Military watches from an army-inspired Tudor tool watch to a historically commissioned pieces from the Longines archives. It doesn't matter whether you're an armed forces nut or just love the rugged aesthetic, these three timepieces are perfect for whatever you can throw at them:
Tudor Black Bay 41 on a camo strap
After the success of the Black Bay 36mm in 2016, Tudor received such demand for a larger version that it unveiled the Black Bay 41 at this year’s Baselworld. But it would be unfair to say that this was just a larger version of the same watch – well, strictly speaking it is, but the case design has been carefully considered to keep it as streamlined as its slim little brother. While it’s military credentials aren’t especially obvious, save for a very handsome camouflage NATO strap, the highly serviceable 38-hour power reserve on its ETA 2824 movement certainly harks back to the days when these dependable tool watches were in the trenches. These days, it just makes for a versatile beater for the everyday – and at a great price point, too.
£1,790; for more information, see tudorwatch.com
Longines Heritage Military L2.818.104.22.168
Delving into the archives for its latest timepiece, Longines has released a modern update to a classic military watch dating back to 1918. Like the original, the dial is dominated by strikingly large Arabic numerals and a sub-seconds dial – offering excellent legibility on the battlefield, you might say – but the brand has increased the case size to 44mm and lengthened the lugs to bring it in line with modern tastes, while also adding elegant cathedral hands to the aesthetic. Inside, an ETA self-winding L615.3 movement offers an impressive 42-hour power reserve for added convenience to this attractive timepiece. Really, though, this is a bold and beautiful example of why keeping one eye on the past can still create excellent watches for the modern wrist.

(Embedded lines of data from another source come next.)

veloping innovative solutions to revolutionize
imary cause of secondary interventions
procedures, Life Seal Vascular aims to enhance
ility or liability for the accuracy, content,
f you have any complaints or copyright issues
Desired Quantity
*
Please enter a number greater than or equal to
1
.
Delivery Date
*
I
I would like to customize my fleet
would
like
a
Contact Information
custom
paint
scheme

£1,390; for more information, see longines.com
Breitling Avenger Blackbird Boutique Edition
No watch shouts masculinity with quite the same throaty rasp as Breitling’s Avenger Blackbird. At 48mm, it’s one hefty unit, but thanks to a lightweight titanium case construction and inward curving lugs it’s surprisingly wearable as well as tough as nails. The self-winding Breitling 17 movement boasts a 40-hour power reserve is ready for war (not that you’ll be going anywhere near one of those), while this boutique version also features a carbon fibre dial and a painted pinup girl figure on its caseback. Like much of this watch, this is straight out of the 40s: grab your bomber jacket and wayfarers, and strap the Avenger Blackbird to your wrist.